In den ersten Betriebsmonaten wurden mehrere Updates der WP-Software vorgenommen, um die Leistung und das Ansprechverhalten der Anlage zu verbessern. Von Beginn an lieferte das System komfortable Temperaturen und Feuchtigkeit für den Laden, das Lager, die Kantine und das Büro im Rahmen der Spezifikationen von Lidl NL.

Während der Pilotphase über ein ganzes Jahr musste das System einen für Zwijndrechter Verhältnisse recht harten Winter und einen tropischen Sommer bewältigen. Daraus ergaben sich weitere interessante Erkenntnisse hinsichtlich des Betriebs.

Harter Winter

Die berechnete Entwurfsbedingung für den Winterbetrieb im Raum Rotterdam/Zwijndrecht liegt bei -­10 °C / 90 % Luftfeuchtigkeit. Das Systemschaffte problemlos -­7 °C bei fast 100 % Luftfeuchtigkeit. Bei nassem Schnee, starken Winden und hoher Luftfeuchtigkeit hat die Wärmepumpe nie die höchste Drehzahl der Verdichter abgerufen. Winterleistung und Abtaubarkeit der außenstehenden Wärmetauscher zeigten sich als äußerst souverän.

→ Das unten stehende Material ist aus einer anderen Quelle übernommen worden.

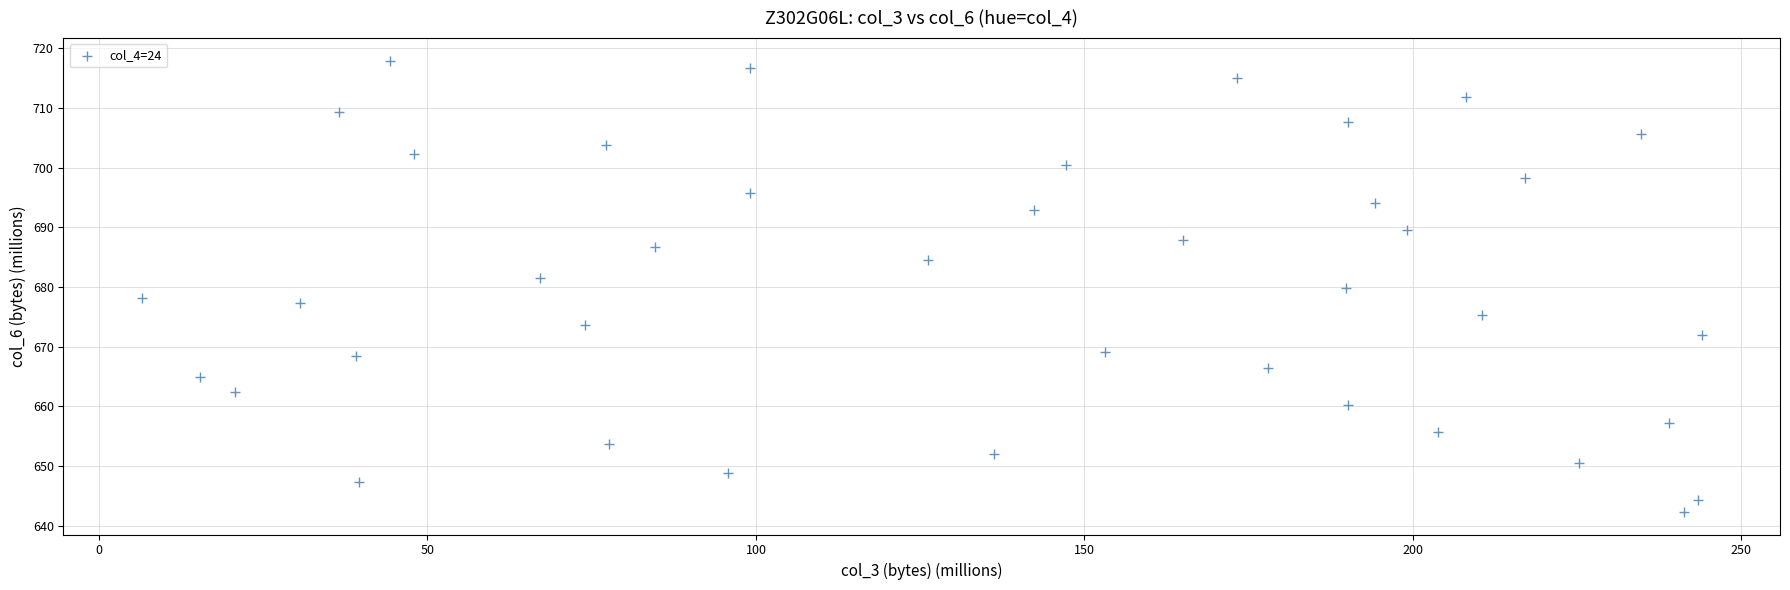

What is the range of Y values (max minus min)?

75.6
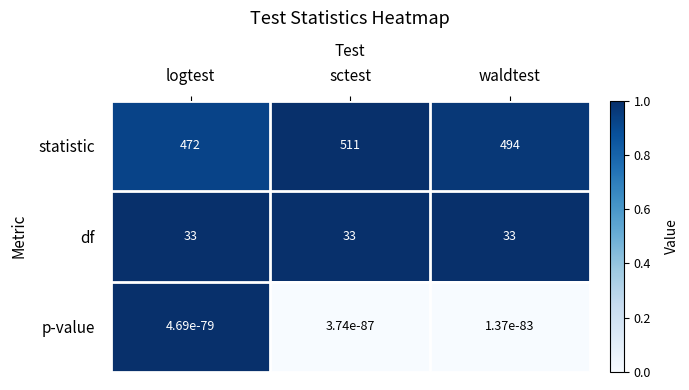

What is the sum of all df values?

99.0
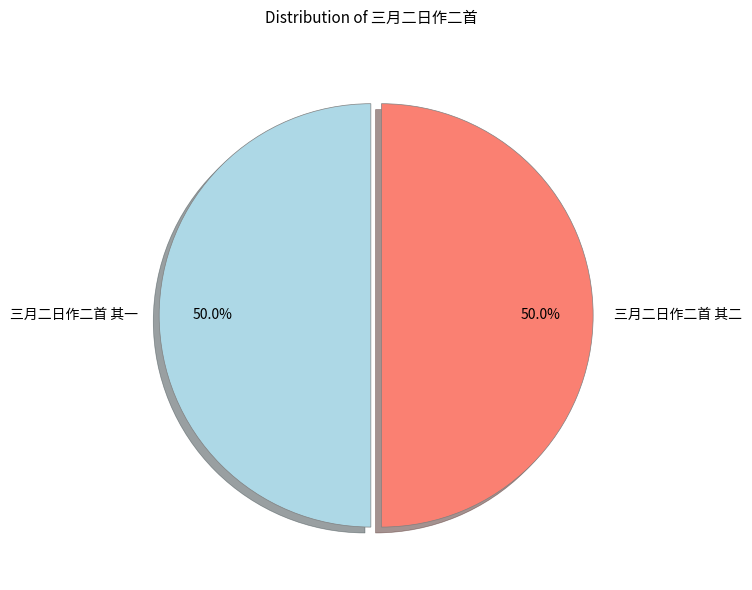

What percentage is the 三月二日作二首 其一 slice, to the nearest percent?

50%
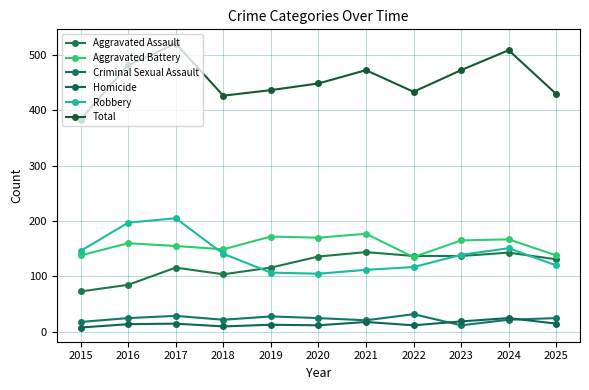

What is the value of the Aggravated Assault point at the 10th from the left?

143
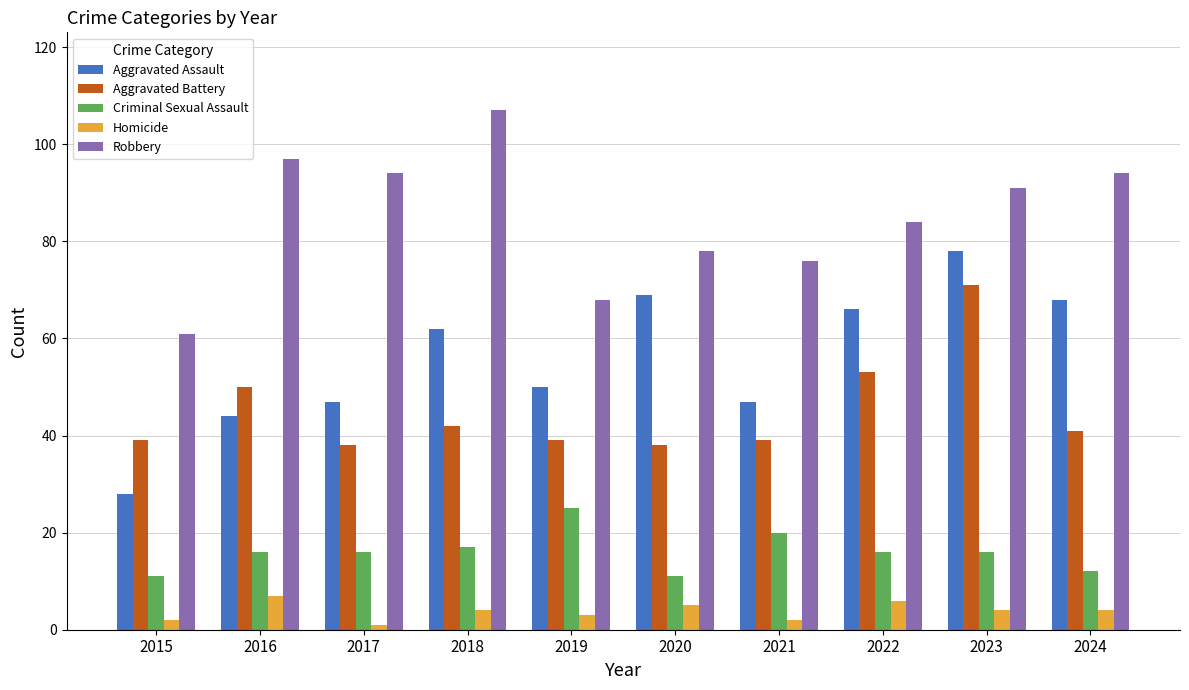

Which series has the largest total across all categories?

Robbery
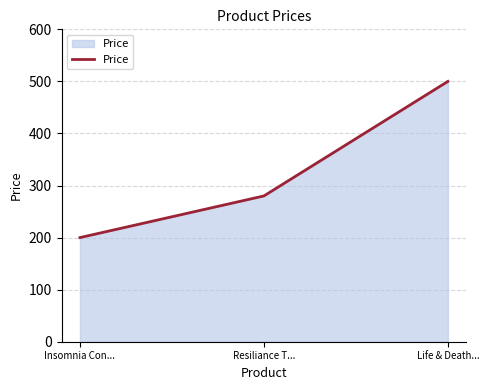

Between Resiliance T... and Insomnia Con..., which is larger?

Resiliance T...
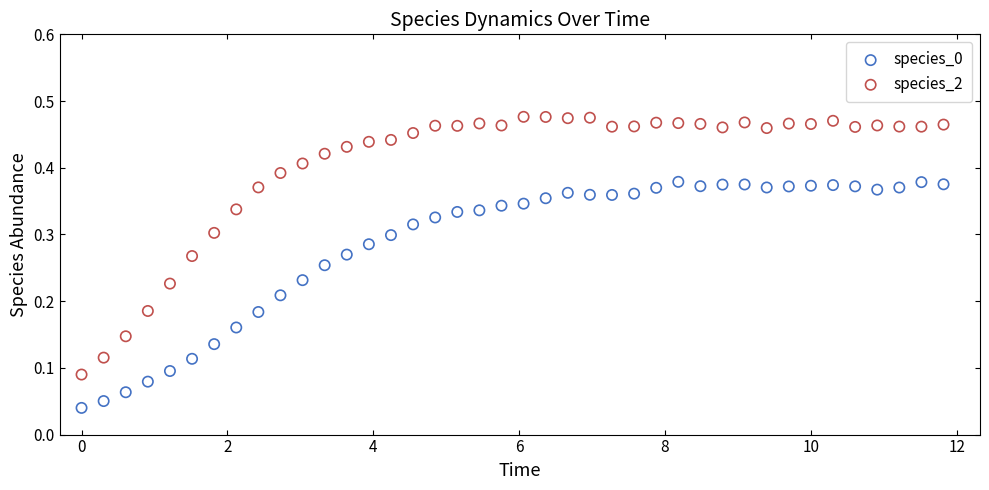

Across all data points, what is the range of X values (max minus min)?

11.8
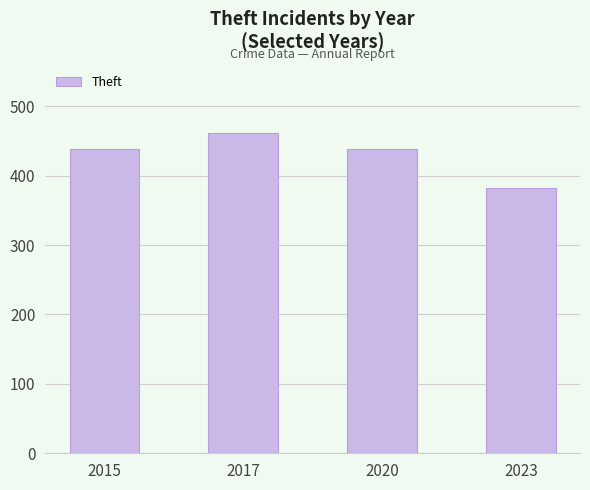

The chart shows a value of 461 at 2017. True or false?

True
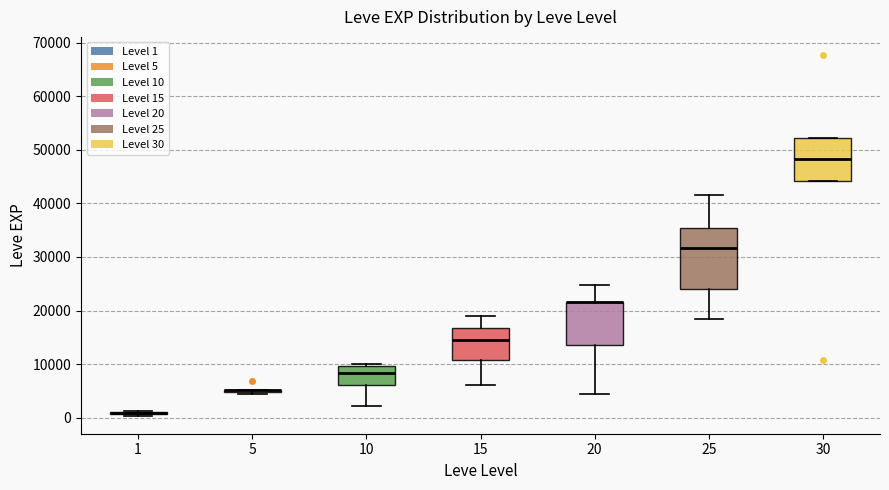

Reading left to right, transcribe this box plot: for each box, give where its median line is, the range the box spans, and where its two whiskers end, as read against the y-axis. The values are not printed on the chart, so give them approximately, as read against the axis.

1: box collapsed to a line at 1000, whiskers 0 to 1000
5: box collapsed to a line at 5000, whiskers 4000 to 5000
10: median 8000, box 6000 to 10000, whiskers 2000 to 10000 (just above the box's upper edge)
15: median 15000, box 11000 to 17000, whiskers 6000 to 19000
20: median 22000 (drawn on the box's upper edge), box 14000 to 22000, whiskers 4000 to 25000
25: median 32000, box 24000 to 35000, whiskers 18000 to 42000
30: median 48000, box 44000 to 52000, whiskers 44000 to 52000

Heizen in der Übergangszeit

Aus den weiteren Betriebsdaten der Wärmepumpe im Jahresverlauf wurde ersichtlich, dass diese Art von Supermarkt – abhängig von der Sonnenintensität – bereits beheizt werden muss, sobald die Umgebungstemperatur unter +14 °C (~ +18 °C) sinkt. Wegen Verzögerungen an der externen GLT (Gebäudeleittechnik), ist die vorteilhafte und effizienzsteigernde Wärmerückgewinnung aus den Kühl- und Tiefkühlregalen noch nicht in Betrieb genommen.

Tropischer Sommer

Auch im Sommerbetrieb mit tropischen Tagen bei sehr starkem Regen und außergewöhnlich feuchtem und warmem Wetter wurde die „TripleAqua“ im Pilotbetrieb auf Herz und Nieren geprüft. Bei tropischen Bedingungen mit 32 °C bei fast 80 % relativer Luftfeuchtigkeit schaffte der Luftkondensator ein ΔT von ca. 8 K zur Umgebungstemperatur. Dabei dürfte die Wärmepumpe im Kühlmodus ihre maximale Kapazität erreicht haben.

Fazit

Mit der „TripleAqua“ wurden alle erwähnten Punkte des Lidl-Pflichtenheftes erfüllt und sogar noch mehr: höchste Effizienz, ein kostengünstiger und einfach zu steuernder Betrieb, ein GWP von nahe Null mit Standard-Komponenten, wettbewerbsfähige Investitionen, sehr einfache Installation und ein zuverlässiger Betrieb. Obwohl die Installation völliges Neuland und der Zeitrahmen sehr kurz war, lief das Projekt planmäßig und die bisherigen Ergebnisse sind hervorragend. „Wir können zwar noch keine exakten Zahlenangaben über die gesamten Energieeinsparungen machen, da wir noch keine kompletten Vergleichsdaten mit herkömmlichen Lidl-Läden haben, aber die uns bisher vorliegenden Daten sind mehr als vielversprechend“, freut sich die Lidl-NL-Abteilung Bau; und Menno B. A. van der Hoff, der Erfinder der „TripleAqua“ ergänzt: „39.915 kWh Verbrauch des Wärmepumpenkompressors in 405 Tagen für eine Ladenfläche von 1.630 m² – das sind nur 22 kWh/m2 im Jahr) – ist eine beeindruckend niedrige Zahl.“ Aufgrund des äußerst positiven Ablaufs des Pilotprojektes sind weitere Projekte bereits in der Planung.